An ARM has much more room to go up than down with future rates, so the appeal of a low, long-term fixed rate is clear.  Also, with a fixed-rate loan you have more options with the loan terms. You could choose a 15-year loan over a 30-year loan and pay off your mortgage in half the time—and with less interest. 

So take a hard look at the numbers to decide if the risk associated with an ARM is worth it. To easily compare your options, you can use our mortgage calculator.

Pro Tip

If you’re getting an ARM and plan on refinancing or selling before the rate changes, be sure the mortgage doesn’t include prepayment penalties.

Is an ARM Right for You?

Determining whether or not an ARM makes sense depends on your personal situation. You’ll need to balance the potential savings with a lack of certainty because your mortgage payments could increase in the future if the rate goes up. 

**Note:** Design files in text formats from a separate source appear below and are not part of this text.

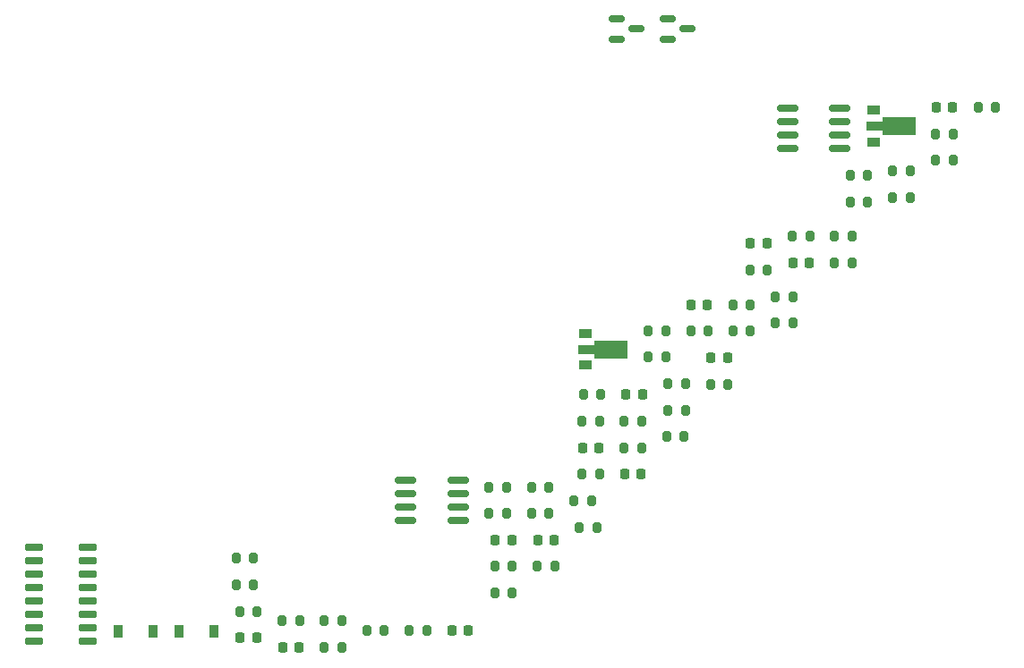
<source format=gbr>
%TF.GenerationSoftware,KiCad,Pcbnew,(6.0.9)*%
%TF.CreationDate,2022-12-23T01:27:24-06:00*%
%TF.ProjectId,CEM3340 VCO,43454d33-3334-4302-9056-434f2e6b6963,rev?*%
%TF.SameCoordinates,Original*%
%TF.FileFunction,Paste,Top*%
%TF.FilePolarity,Positive*%
%FSLAX46Y46*%
G04 Gerber Fmt 4.6, Leading zero omitted, Abs format (unit mm)*
G04 Created by KiCad (PCBNEW (6.0.9)) date 2022-12-23 01:27:24*
%MOMM*%
%LPD*%
G01*
G04 APERTURE LIST*
G04 Aperture macros list*
%AMRoundRect*
0 Rectangle with rounded corners*
0 $1 Rounding radius*
0 $2 $3 $4 $5 $6 $7 $8 $9 X,Y pos of 4 corners*
0 Add a 4 corners polygon primitive as box body*
4,1,4,$2,$3,$4,$5,$6,$7,$8,$9,$2,$3,0*
0 Add four circle primitives for the rounded corners*
1,1,$1+$1,$2,$3*
1,1,$1+$1,$4,$5*
1,1,$1+$1,$6,$7*
1,1,$1+$1,$8,$9*
0 Add four rect primitives between the rounded corners*
20,1,$1+$1,$2,$3,$4,$5,0*
20,1,$1+$1,$4,$5,$6,$7,0*
20,1,$1+$1,$6,$7,$8,$9,0*
20,1,$1+$1,$8,$9,$2,$3,0*%
%AMFreePoly0*
4,1,9,3.862500,-0.866500,0.737500,-0.866500,0.737500,-0.450000,-0.737500,-0.450000,-0.737500,0.450000,0.737500,0.450000,0.737500,0.866500,3.862500,0.866500,3.862500,-0.866500,3.862500,-0.866500,$1*%
G04 Aperture macros list end*
%ADD10RoundRect,0.150000X-0.825000X-0.150000X0.825000X-0.150000X0.825000X0.150000X-0.825000X0.150000X0*%
%ADD11RoundRect,0.200000X-0.200000X-0.275000X0.200000X-0.275000X0.200000X0.275000X-0.200000X0.275000X0*%
%ADD12RoundRect,0.225000X-0.225000X-0.250000X0.225000X-0.250000X0.225000X0.250000X-0.225000X0.250000X0*%
%ADD13RoundRect,0.150000X-0.725000X-0.150000X0.725000X-0.150000X0.725000X0.150000X-0.725000X0.150000X0*%
%ADD14RoundRect,0.150000X-0.587500X-0.150000X0.587500X-0.150000X0.587500X0.150000X-0.587500X0.150000X0*%
%ADD15R,0.900000X1.200000*%
%ADD16R,1.300000X0.900000*%
%ADD17FreePoly0,0.000000*%
G04 APERTURE END LIST*
D10*
%TO.C,U1*%
X103795000Y-106195000D03*
X103795000Y-107465000D03*
X103795000Y-108735000D03*
X103795000Y-110005000D03*
X108745000Y-110005000D03*
X108745000Y-108735000D03*
X108745000Y-107465000D03*
X108745000Y-106195000D03*
%TD*%
D11*
%TO.C,R33*%
X104115000Y-120430000D03*
X105765000Y-120430000D03*
%TD*%
%TO.C,R19*%
X116215000Y-114400000D03*
X117865000Y-114400000D03*
%TD*%
D12*
%TO.C,C12*%
X92135000Y-122030000D03*
X93685000Y-122030000D03*
%TD*%
D11*
%TO.C,R27*%
X128595000Y-99610000D03*
X130245000Y-99610000D03*
%TD*%
%TO.C,R15*%
X124465000Y-100640000D03*
X126115000Y-100640000D03*
%TD*%
D10*
%TO.C,U2*%
X139895000Y-70985000D03*
X139895000Y-72255000D03*
X139895000Y-73525000D03*
X139895000Y-74795000D03*
X144845000Y-74795000D03*
X144845000Y-73525000D03*
X144845000Y-72255000D03*
X144845000Y-70985000D03*
%TD*%
D13*
%TO.C,U3*%
X68595000Y-112555000D03*
X68595000Y-113825000D03*
X68595000Y-115095000D03*
X68595000Y-116365000D03*
X68595000Y-117635000D03*
X68595000Y-118905000D03*
X68595000Y-120175000D03*
X68595000Y-121445000D03*
X73745000Y-121445000D03*
X73745000Y-120175000D03*
X73745000Y-118905000D03*
X73745000Y-117635000D03*
X73745000Y-116365000D03*
X73745000Y-115095000D03*
X73745000Y-113825000D03*
X73745000Y-112555000D03*
%TD*%
D11*
%TO.C,R23*%
X145835000Y-79880000D03*
X147485000Y-79880000D03*
%TD*%
%TO.C,R16*%
X134745000Y-89610000D03*
X136395000Y-89610000D03*
%TD*%
%TO.C,R7*%
X138755000Y-91350000D03*
X140405000Y-91350000D03*
%TD*%
D14*
%TO.C,Q1*%
X128602500Y-62550000D03*
X128602500Y-64450000D03*
X130477500Y-63500000D03*
%TD*%
D12*
%TO.C,C6*%
X124635000Y-98130000D03*
X126185000Y-98130000D03*
%TD*%
%TO.C,C5*%
X130785000Y-89610000D03*
X132335000Y-89610000D03*
%TD*%
D11*
%TO.C,R28*%
X140345000Y-83160000D03*
X141995000Y-83160000D03*
%TD*%
%TO.C,R30*%
X96095000Y-122030000D03*
X97745000Y-122030000D03*
%TD*%
D12*
%TO.C,C3*%
X116265000Y-111890000D03*
X117815000Y-111890000D03*
%TD*%
D11*
%TO.C,R26*%
X87725000Y-116150000D03*
X89375000Y-116150000D03*
%TD*%
D12*
%TO.C,C15*%
X88125000Y-121170000D03*
X89675000Y-121170000D03*
%TD*%
D11*
%TO.C,R32*%
X88075000Y-118660000D03*
X89725000Y-118660000D03*
%TD*%
%TO.C,R11*%
X128475000Y-102120000D03*
X130125000Y-102120000D03*
%TD*%
D12*
%TO.C,C9*%
X140395000Y-85670000D03*
X141945000Y-85670000D03*
%TD*%
D11*
%TO.C,R17*%
X115685000Y-109380000D03*
X117335000Y-109380000D03*
%TD*%
%TO.C,R40*%
X145835000Y-77370000D03*
X147485000Y-77370000D03*
%TD*%
%TO.C,R14*%
X153925000Y-75940000D03*
X155575000Y-75940000D03*
%TD*%
%TO.C,R41*%
X120455000Y-100640000D03*
X122105000Y-100640000D03*
%TD*%
%TO.C,R18*%
X128595000Y-97100000D03*
X130245000Y-97100000D03*
%TD*%
%TO.C,R2*%
X126725000Y-94590000D03*
X128375000Y-94590000D03*
%TD*%
%TO.C,R9*%
X132605000Y-97140000D03*
X134255000Y-97140000D03*
%TD*%
%TO.C,R6*%
X120575000Y-98130000D03*
X122225000Y-98130000D03*
%TD*%
%TO.C,R39*%
X138755000Y-88840000D03*
X140405000Y-88840000D03*
%TD*%
D12*
%TO.C,C8*%
X124515000Y-105660000D03*
X126065000Y-105660000D03*
%TD*%
D11*
%TO.C,R21*%
X134745000Y-92120000D03*
X136395000Y-92120000D03*
%TD*%
%TO.C,R25*%
X153925000Y-73430000D03*
X155575000Y-73430000D03*
%TD*%
%TO.C,R43*%
X115685000Y-106870000D03*
X117335000Y-106870000D03*
%TD*%
%TO.C,R12*%
X112205000Y-114400000D03*
X113855000Y-114400000D03*
%TD*%
D12*
%TO.C,C7*%
X120505000Y-103150000D03*
X122055000Y-103150000D03*
%TD*%
D11*
%TO.C,R8*%
X96095000Y-119520000D03*
X97745000Y-119520000D03*
%TD*%
%TO.C,R22*%
X111675000Y-106870000D03*
X113325000Y-106870000D03*
%TD*%
D12*
%TO.C,C4*%
X153975000Y-70920000D03*
X155525000Y-70920000D03*
%TD*%
D11*
%TO.C,R38*%
X119695000Y-108170000D03*
X121345000Y-108170000D03*
%TD*%
%TO.C,R37*%
X144355000Y-83160000D03*
X146005000Y-83160000D03*
%TD*%
%TO.C,R4*%
X92085000Y-119520000D03*
X93735000Y-119520000D03*
%TD*%
D15*
%TO.C,D1*%
X76620000Y-120510000D03*
X79920000Y-120510000D03*
%TD*%
D11*
%TO.C,R35*%
X126725000Y-92080000D03*
X128375000Y-92080000D03*
%TD*%
%TO.C,R29*%
X120225000Y-110680000D03*
X121875000Y-110680000D03*
%TD*%
D16*
%TO.C,U5*%
X148020000Y-71190000D03*
D17*
X148107500Y-72690000D03*
D16*
X148020000Y-74190000D03*
%TD*%
D11*
%TO.C,R31*%
X136335000Y-86330000D03*
X137985000Y-86330000D03*
%TD*%
D14*
%TO.C,Q2*%
X123712500Y-62550000D03*
X123712500Y-64450000D03*
X125587500Y-63500000D03*
%TD*%
D15*
%TO.C,D2*%
X82370000Y-120510000D03*
X85670000Y-120510000D03*
%TD*%
D12*
%TO.C,C2*%
X108175000Y-120430000D03*
X109725000Y-120430000D03*
%TD*%
%TO.C,C10*%
X132655000Y-94630000D03*
X134205000Y-94630000D03*
%TD*%
D11*
%TO.C,R5*%
X130735000Y-92120000D03*
X132385000Y-92120000D03*
%TD*%
D12*
%TO.C,C1*%
X136385000Y-83820000D03*
X137935000Y-83820000D03*
%TD*%
D16*
%TO.C,U4*%
X120820000Y-92350000D03*
D17*
X120907500Y-93850000D03*
D16*
X120820000Y-95350000D03*
%TD*%
D11*
%TO.C,R1*%
X124465000Y-103150000D03*
X126115000Y-103150000D03*
%TD*%
%TO.C,R44*%
X120455000Y-105660000D03*
X122105000Y-105660000D03*
%TD*%
%TO.C,R24*%
X100105000Y-120430000D03*
X101755000Y-120430000D03*
%TD*%
%TO.C,R20*%
X144355000Y-85670000D03*
X146005000Y-85670000D03*
%TD*%
%TO.C,R42*%
X149845000Y-76970000D03*
X151495000Y-76970000D03*
%TD*%
%TO.C,R36*%
X112205000Y-116910000D03*
X113855000Y-116910000D03*
%TD*%
D12*
%TO.C,C14*%
X112255000Y-111890000D03*
X113805000Y-111890000D03*
%TD*%
D11*
%TO.C,R13*%
X157935000Y-70920000D03*
X159585000Y-70920000D03*
%TD*%
%TO.C,R3*%
X111675000Y-109380000D03*
X113325000Y-109380000D03*
%TD*%
%TO.C,R10*%
X149845000Y-79480000D03*
X151495000Y-79480000D03*
%TD*%
%TO.C,R34*%
X87725000Y-113640000D03*
X89375000Y-113640000D03*
%TD*%
M02*

</source>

If you know you’ll only be staying in your home for 5-10 years, an ARM can be more attractive. For example, for someone who expects to move before the uncertainty of future rate changes kicks in, an ARM can be more attractive because of the lower up-front interest rate and lower monthly payment. With a lower rate, you could also build equity in your home more quickly. 

Thanks to the rate and payment caps, the downside of an ARM – future rate variability – isn’t unlimited, but it’s still a serious consideration. You may plan to sell or refinance before the rate changes, but things don’t always go to plan. 

If rates go up overall, refinancing might still increase your mortgage rate or monthly payment. Not to mention, if your financial situation takes a turn for the worse and your credit score or home value decreases, you could find it more difficult to qualify for a mortgage refinance or to buy a different home. 

Also, some ARMs may include prepayment penalties, so if you plan to pay off your loan early, be sure to ask your lender if these fees are included.

In short, ARMs are more risky, but the reward is upfront savings during the introductory rate period.